Ça y est ! C’est le 49-3 qui va décider de la réforme des retraites, si fortement combattue et si massivement rejetée, dispositif autoritaire par excellence de l’arsenal  du régime de monarchie présidentielle de la Veme République ! Courageusement le gouvernement n’ose pas affronter les parlementaires, pourtant il en a la majorité.  Il met à profit l’ambiance et l’interdiction de rassemblements liées au Coronavirus. Éclatante démonstration de l’antagonisme démocratique béant entre « légalité » et « légitimité » politiques, au cœur de la crise institutionnelle des régimes parlementaires épuisant le jeu de la représentation !

Une double question politique  se pose : que nous est-il encore permis d’espérer ? Et qu’est-ce que cette espérance objectivée en visée politique invite à donner comme suite aux diverses mobilisations ? Est-ce que ce coup de force sonne la fin de la contestation ?

Cela a été souvent le cas…en attendant de nouvelles élections où un changement de majorité remplaçait la loi contestée par une nouvelle loi.

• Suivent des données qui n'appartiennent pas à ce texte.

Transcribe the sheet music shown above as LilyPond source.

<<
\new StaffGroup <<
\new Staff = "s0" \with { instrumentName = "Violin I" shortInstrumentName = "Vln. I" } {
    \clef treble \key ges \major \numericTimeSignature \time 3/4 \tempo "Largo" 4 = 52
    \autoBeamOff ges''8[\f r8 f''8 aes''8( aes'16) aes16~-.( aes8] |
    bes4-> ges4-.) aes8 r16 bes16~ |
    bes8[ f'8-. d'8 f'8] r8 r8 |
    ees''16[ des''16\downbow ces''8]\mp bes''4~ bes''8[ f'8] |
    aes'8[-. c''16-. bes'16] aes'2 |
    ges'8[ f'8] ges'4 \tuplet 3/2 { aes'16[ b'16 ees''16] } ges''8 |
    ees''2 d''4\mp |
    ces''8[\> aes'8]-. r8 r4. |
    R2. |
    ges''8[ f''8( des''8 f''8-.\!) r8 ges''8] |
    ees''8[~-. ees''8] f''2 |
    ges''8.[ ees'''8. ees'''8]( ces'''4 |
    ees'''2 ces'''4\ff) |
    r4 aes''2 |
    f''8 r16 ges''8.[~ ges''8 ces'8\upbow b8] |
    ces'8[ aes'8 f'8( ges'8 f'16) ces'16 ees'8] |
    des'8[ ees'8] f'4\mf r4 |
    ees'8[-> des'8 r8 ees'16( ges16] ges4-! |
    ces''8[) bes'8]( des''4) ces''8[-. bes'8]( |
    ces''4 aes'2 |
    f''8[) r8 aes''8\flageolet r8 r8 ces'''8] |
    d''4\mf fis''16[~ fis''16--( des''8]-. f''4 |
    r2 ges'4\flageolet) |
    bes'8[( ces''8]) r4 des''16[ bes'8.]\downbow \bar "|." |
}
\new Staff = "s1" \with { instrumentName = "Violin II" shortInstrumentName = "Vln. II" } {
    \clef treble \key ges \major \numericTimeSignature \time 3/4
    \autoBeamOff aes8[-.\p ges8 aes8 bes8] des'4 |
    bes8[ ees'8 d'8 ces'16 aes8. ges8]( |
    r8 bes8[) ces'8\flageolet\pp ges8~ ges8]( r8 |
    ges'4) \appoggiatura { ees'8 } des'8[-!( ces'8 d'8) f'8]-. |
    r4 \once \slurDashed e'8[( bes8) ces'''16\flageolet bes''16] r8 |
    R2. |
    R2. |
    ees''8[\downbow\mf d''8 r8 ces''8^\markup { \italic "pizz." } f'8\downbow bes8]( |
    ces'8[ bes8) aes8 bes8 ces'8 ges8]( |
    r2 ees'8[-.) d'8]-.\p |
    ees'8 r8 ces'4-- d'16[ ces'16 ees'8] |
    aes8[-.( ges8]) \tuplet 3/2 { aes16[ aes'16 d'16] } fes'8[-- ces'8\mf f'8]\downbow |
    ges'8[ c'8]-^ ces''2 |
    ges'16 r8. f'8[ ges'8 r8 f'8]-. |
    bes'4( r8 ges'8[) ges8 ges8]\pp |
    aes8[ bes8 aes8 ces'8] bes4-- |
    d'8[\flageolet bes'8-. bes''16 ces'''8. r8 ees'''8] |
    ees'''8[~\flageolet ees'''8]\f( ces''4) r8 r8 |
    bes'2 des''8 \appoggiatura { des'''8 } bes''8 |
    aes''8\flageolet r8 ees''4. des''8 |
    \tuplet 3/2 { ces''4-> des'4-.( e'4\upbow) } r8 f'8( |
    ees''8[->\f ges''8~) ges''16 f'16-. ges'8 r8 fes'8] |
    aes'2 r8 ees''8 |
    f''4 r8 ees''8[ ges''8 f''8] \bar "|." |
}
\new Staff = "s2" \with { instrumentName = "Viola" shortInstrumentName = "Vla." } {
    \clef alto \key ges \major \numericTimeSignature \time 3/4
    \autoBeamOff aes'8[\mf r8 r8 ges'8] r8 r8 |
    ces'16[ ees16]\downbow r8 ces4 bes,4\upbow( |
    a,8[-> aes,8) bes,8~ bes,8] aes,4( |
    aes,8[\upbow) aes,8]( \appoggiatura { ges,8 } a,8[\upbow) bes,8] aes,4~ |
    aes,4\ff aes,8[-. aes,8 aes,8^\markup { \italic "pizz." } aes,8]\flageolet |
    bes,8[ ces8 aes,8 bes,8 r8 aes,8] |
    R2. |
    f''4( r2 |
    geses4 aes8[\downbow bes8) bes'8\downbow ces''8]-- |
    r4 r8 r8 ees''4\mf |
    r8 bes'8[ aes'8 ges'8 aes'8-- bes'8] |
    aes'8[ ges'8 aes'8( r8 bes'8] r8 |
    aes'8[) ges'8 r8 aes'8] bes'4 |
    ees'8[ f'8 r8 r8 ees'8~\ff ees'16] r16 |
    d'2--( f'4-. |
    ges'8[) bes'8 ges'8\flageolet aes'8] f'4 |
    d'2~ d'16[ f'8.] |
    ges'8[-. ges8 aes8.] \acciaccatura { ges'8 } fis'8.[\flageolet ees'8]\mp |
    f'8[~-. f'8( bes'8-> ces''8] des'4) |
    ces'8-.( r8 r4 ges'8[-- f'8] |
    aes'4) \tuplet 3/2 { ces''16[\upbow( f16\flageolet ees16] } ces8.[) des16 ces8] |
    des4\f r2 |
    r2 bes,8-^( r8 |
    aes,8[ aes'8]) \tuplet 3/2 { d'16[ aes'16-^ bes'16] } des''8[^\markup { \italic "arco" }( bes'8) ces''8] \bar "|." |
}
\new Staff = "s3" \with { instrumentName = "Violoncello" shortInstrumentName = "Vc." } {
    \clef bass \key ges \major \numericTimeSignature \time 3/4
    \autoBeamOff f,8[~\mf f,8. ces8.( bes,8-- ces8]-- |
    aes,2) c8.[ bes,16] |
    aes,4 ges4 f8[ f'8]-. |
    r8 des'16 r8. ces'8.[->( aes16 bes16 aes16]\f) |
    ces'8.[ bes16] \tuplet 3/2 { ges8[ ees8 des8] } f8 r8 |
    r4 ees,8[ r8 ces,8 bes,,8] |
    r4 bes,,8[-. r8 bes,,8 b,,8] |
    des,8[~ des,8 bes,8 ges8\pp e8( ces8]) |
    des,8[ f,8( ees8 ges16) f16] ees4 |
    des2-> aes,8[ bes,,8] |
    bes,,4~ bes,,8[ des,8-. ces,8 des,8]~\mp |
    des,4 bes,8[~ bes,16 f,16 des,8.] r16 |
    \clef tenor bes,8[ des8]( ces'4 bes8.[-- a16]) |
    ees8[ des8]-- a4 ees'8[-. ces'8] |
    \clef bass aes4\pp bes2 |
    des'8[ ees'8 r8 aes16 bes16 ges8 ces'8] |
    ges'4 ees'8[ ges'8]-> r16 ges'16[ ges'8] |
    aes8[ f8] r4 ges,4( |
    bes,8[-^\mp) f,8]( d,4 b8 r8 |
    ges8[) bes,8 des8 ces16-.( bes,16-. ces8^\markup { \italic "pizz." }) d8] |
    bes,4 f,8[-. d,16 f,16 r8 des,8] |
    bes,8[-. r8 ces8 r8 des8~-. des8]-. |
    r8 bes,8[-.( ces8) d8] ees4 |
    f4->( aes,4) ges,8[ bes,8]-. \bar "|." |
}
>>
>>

En somme : les règles du jeu institutionnel cadraient le mouvement social, régulaient ses temporalités et rythmes, et en sur-déterminaient le contenu et la portée politiques !

La question que l’on doit  se poser aujourd’hui est à la fois spécifique au contexte politique français actuel, et d’une portée bien plus universelle : face à un pouvoir politique légal qui par sa mainmise institutionnelle abuse de façon autoritaire et éhontée de son pouvoir régalien, mais qui se retrouve dans un état manifeste d’illégitimité sociale et politique, quelles suites pourraient être données aux mouvements sociaux et aux actions politiques après le vote d’une loi scélérate ?

Question  concrète et pratique : par son ampleur, son unicité et sa diversité, la multiplicité des acteurs et citoyens qu’il a mobilisés et continue de mobiliser, et la richesse des débats et propositions qu’il a porté, le mouvement contre la réforme des retraites a une portée politique bien plus large qu’il convient d’assurer et assumer.

Aucune mobilisation ne se décrète, et son évolution est toujours largement fonction des énergies et souffrances individuelles et collectives engagées, mais aussi des déceptions et espérances qu’elle entraîne, et des prises de conscience et des pouvoirs d’agir qu’elle a libérées. Il relève donc de la responsabilité de l’ensemble de ses protagonistes, citoyens et associations, structures et militants syndicaux, élus et partis politiques, de réfléchir sans fléchir aux suites fertiles à lui donner, tant les perspectives ouvertes semblent avoir fragilisé la toute puissance du pouvoir légal, et l’avoir acculé à montrer son vrai visage, et les véritables intérêts antidémocratiques qu’il sert si servilement.